Sacudió la cabeza y fue a sentarse en su rincón preferido de la cubierta para ver si así se le pasaba la tontería. Esa misma mañana, cuando él la había mirado, había creído ver algo distinto en sus ojos. Era obvio que la deseaba. Incluso ella podía verlo. Pero también había algo más, como si se sintiera perdido...
Alguien le chasqueó los dedos justo delante, sacándola de su ensimismamiento. Al parecer, Ian había decidido hacerle compañía.
Le mostró un juego de naipes y empezó a repartir. —Deduzco que tú y mi primo empezáis a llevaros mejor —comentó escueto.
Victoria se sonrojó. Pero ¿qué le pasaba?
Aprovechó que Ian seguía barajando para cambiar de tema: —Hace unos días, Cammy me dijo que tu corazón está ocupado. ¿Por qué no estás con ella?
El joven tomó aire y miró sus cartas, colocándolas como un abanico.
—Tuve que irme de la ciudad de improviso, y creí que Grant sólo iba a ir a América, o a algún sitio por el estilo. No tenía ni idea de que fuese a navegar hasta el condenado Pacífico Sur.
—¡No lo dices en serio! ¿Te quedaste atrapado en el barco?
—Tal vez fue lo mejor que me pudo pasar —asintió él como para sí mismo—. Sólo tengo veintiséis años, es demasiado pronto para casarme.
Tori estudió sus cartas y sonrió. —¿Tenías intención de hacerlo?
—Bueno, cuando conoces a la persona adecuada...
—¿Qué piensa Grant de todo esto? —preguntó Tori.
—No lo sabe. Casi nadie lo sabe. Seguro que me echaría un sermón sobre lo poco preparado que estoy para asumir la responsabilidad de una familia.
—¿Cómo se llama la chica?
—Erica —contestó él con una sonrisa.
—¿Crees que te habrá escrito? —inquirió sonriendo ella también al observar lo enamorado que se lo veía—. Tal vez si nos detenemos en algún puerto puedas preguntar si hay alguna carta para ti. Estoy segura de que le rompió el corazón que te fueras.
Ian se encogió de hombros. —¿Te está esperando en Londres?
—No sé si habrá podido esperarme tanto tiempo —respondió, cogiendo una carta y tratando de fingir indiferencia.
—Oh, Ian, no debes pensar eso...
—Tal vez no sepa lo que me pasó —prosiguió él resignado—. Si no ha recibido mis cartas lo más seguro es que crea que he desaparecido. O algo peor.
—¿Algo peor?
—Que la he abandonado —dijo, sin ocultar el dolor que sentía.

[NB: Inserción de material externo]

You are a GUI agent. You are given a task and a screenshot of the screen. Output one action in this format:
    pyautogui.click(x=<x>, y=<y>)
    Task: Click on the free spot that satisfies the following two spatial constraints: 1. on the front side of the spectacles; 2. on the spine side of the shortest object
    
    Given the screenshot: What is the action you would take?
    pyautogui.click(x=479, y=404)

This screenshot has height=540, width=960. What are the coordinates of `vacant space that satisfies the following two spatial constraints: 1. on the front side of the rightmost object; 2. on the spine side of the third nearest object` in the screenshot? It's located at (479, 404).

Tori se quedó sin aliento.
—¿De verdad crees que ella puede no saber lo que te ha sucedido? Estará enferma de preocupación.
—¿Preocupación? ¿Y no crees que, conociendo mi reputación, cualquier mujer pensaría que la he abandonado?

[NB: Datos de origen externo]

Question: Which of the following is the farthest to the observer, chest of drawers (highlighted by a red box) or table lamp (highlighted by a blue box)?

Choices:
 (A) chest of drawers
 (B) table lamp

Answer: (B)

Algo de razón tenía, pero se lo veía tan destrozado, que Tori optó por decir:
—Cuando llegues a casa, tendrás que compensárselo.
—Lo único que quiero es estar con Erica —dijo Ian ausente—. ¿Entiendes lo que quiero decir? —Miró al vasto océano—. Sólo quiero estar cerca de ella.
Y, por enésima vez, los ojos de Tori buscaron a Grant.